Les mots qu’on utilise : respect, tendresse… ou pas
De "personne âgée" à "papi/mamie" : tout dépend du ton
Mais attention : tout est dans la manière. Quand mon petit neveu dit "Je vais chez mon papi", y’a zéro mépris. C’est mignon. Par contre, dans le bus, entendre un ado râler "Pfff les vieux, ils avancent pas", là ça pique un peu.
Le langage, reflet d’un malaise culturel ?
La vérité, c’est qu’en France, on n’a jamais vraiment su quoi faire avec la vieillesse. Entre fascination, gêne et peur de notre propre avenir. Le mot "vieux", il a un parfum un peu dur, un peu sec… et pourtant, il est super courant.
Un copain à moi, infirmier en EHPAD, m’a raconté un jour qu’un résident lui avait dit :
"Tu sais, moi, être vieux c’est pas le problème. C’est qu’on me regarde comme si j’étais plus utile à rien."
Et là, boum. Ça reste.
Pourquoi on les appelle comme ça ? Histoire et évolution
Avant, les anciens avaient la parole
Dans les sociétés rurales d’avant (genre avant-guerre), les vieux, c’était les "sages", les têtes du village. On les écoutait, on les respectait. Les décisions de famille passaient souvent par eux. Mon grand-père, par exemple, c’était le genre à dire peu, mais quand il parlait, tout le monde se taisait. Même mon oncle, pourtant grande gueule.
Aujourd’hui ? Le savoir s’est déplacé. Et du coup, leur rôle social a un peu glissé.
L’arrivée du mot "senior" et le langage du business
Dans les années 90, on a vu apparaître un nouveau mot : "les seniors". Moins abrupt, plus valorisant. Surtout utile dans les pubs pour les assurances, les voyages organisés ou les montres avec gros chiffres.
Mais soyons honnêtes, parfois, ça sonne faux. Genre un peu marketing, un peu hypocrite. Parce qu’au fond, ce n’est pas le mot qui change tout, c’est le regard.

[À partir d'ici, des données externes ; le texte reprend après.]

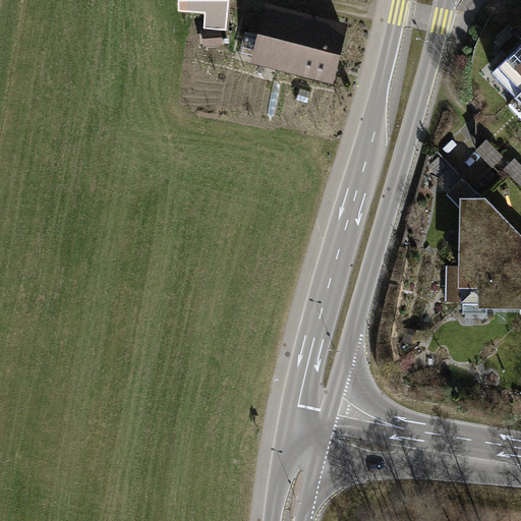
[(345,31),(263,7),(249,55),(332,78),(345,31)]
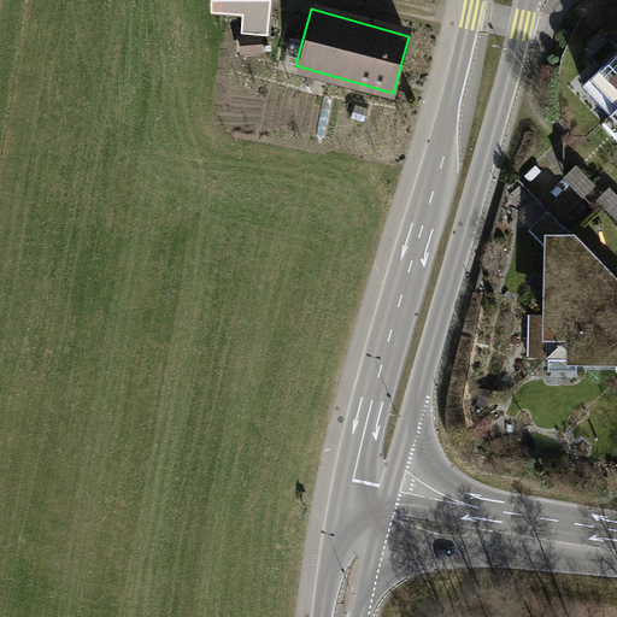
[(616,54),(583,88),(616,123),(616,54)]
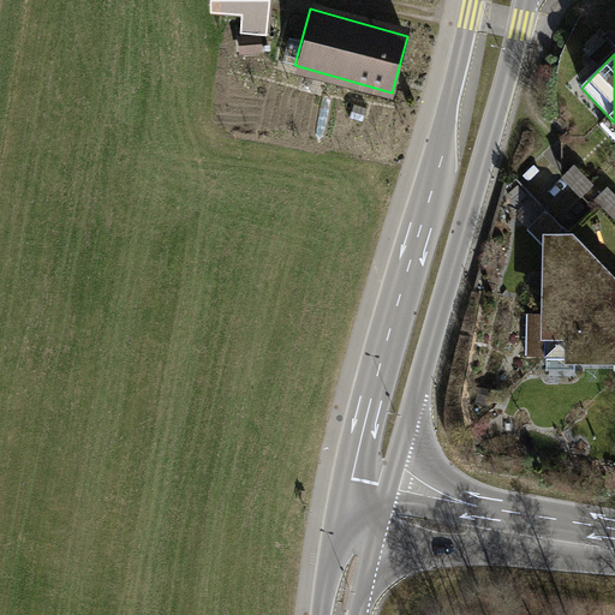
[(543,238),(542,291),(614,290),(614,281),(573,238),(543,238)]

Entre tendresse et mépris : l’ambiguïté des surnoms
Des petits noms doux mais réducteurs ?
Appeler quelqu’un "pépé" ou "mémé", c’est tendre, c’est affectif. Mais c’est aussi un peu réducteur quand c’est la seule chose qu’on voit chez une personne. Ils ont eu une vie, une carrière, des amours, des combats… pas juste une place sur un canapé avec une couverture sur les genoux.
Y’a une dame dans mon immeuble, elle s’appelle Monique, elle a 86 ans. Toujours tirée à quatre épingles. Un jour, un gamin du quartier l’a appelée "mamie Monique". Elle l’a regardé droit dans les yeux et lui a dit :
"Mamie ? T’as vu une pancarte sur ma tête ? Moi, c’est Madame Monique, jeune homme."
Ça a calmé tout le monde.
Comment en parler autrement ? Et pourquoi c’est important
Redonner de la dignité par les mots
Changer les mots ne suffit pas, c’est sûr. Mais c’est un début. Dire "les aînés", "les anciens", ou même "les expérimentés" (oui ça fait un peu scout, mais bon), ça montre un effort de considération. Et si on écoute vraiment leurs histoires, leurs galères, leurs envies, on dépasse le cliché.
Et si on arrêtait de généraliser ?
Tous les vieux ne sont pas les mêmes. Y’a des gens de 80 ans qui font du vélo tous les jours. Et d’autres de 60 qui ont du mal à marcher. Donc leur coller une étiquette unique, c’est franchement injuste. Parlons d’eux comme on parlerait de n’importe qui : avec nuances, avec humanité.
Conclusion : les mots comptent, mais pas que
Alors, comment on appelle les vieux ? Eh bien… ça dépend. Ça dépend du contexte, du lien, du ton. Ce qui compte, au fond, c’est pas juste le mot, c’est ce qu’il porte. Est-ce qu’on les voit comme un poids ou comme une richesse ? Comme des gens finis ou comme des mémoires vivantes ?
Et puis entre nous, un jour, ce sera notre tour. Alors autant commencer à en parler avec un peu plus de cœur.